» **Material for this task**:

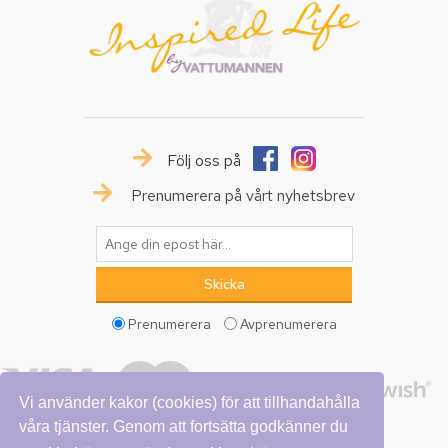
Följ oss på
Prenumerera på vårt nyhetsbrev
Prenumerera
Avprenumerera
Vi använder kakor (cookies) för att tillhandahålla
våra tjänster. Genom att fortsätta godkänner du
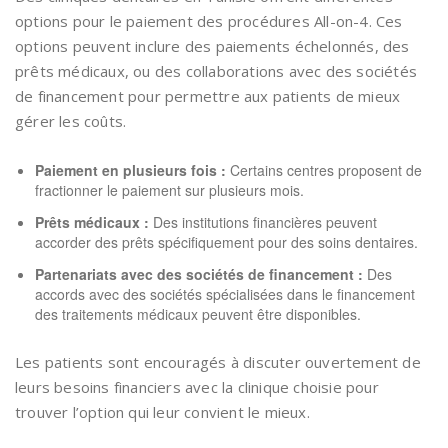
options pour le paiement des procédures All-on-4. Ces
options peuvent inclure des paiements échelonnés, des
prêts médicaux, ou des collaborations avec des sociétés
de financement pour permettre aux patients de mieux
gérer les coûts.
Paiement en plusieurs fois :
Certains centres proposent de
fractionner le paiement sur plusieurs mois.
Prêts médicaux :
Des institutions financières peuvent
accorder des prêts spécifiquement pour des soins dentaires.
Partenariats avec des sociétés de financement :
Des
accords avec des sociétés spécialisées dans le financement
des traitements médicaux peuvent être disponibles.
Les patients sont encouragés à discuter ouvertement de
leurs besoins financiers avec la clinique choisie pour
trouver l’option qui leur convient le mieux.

* * *

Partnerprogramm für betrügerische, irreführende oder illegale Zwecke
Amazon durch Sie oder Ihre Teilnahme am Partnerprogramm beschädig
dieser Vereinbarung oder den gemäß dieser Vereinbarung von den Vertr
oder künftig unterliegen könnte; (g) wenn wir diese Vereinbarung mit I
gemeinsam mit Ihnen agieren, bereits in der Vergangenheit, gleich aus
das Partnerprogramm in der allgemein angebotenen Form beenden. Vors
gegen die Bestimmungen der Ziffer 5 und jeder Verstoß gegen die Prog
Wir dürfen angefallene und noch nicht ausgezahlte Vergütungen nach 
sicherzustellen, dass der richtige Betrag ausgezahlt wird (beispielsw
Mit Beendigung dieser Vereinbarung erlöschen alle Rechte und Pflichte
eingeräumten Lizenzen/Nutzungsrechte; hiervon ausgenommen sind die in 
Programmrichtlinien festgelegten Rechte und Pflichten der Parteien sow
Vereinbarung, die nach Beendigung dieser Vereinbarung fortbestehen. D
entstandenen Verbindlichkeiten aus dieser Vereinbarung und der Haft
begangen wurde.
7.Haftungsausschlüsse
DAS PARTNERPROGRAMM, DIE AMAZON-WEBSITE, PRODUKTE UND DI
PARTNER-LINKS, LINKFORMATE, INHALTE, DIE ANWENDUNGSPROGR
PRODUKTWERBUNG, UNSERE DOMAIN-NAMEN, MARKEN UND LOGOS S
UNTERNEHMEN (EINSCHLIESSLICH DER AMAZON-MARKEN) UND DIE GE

» **The task**:
In the listing above, find each line with the word "médicaux" and copy it.

» **Solved problem**:
prêts médicaux, ou des collaborations avec des sociétés
Prêts médicaux :
des traitements médicaux peuvent être disponibles.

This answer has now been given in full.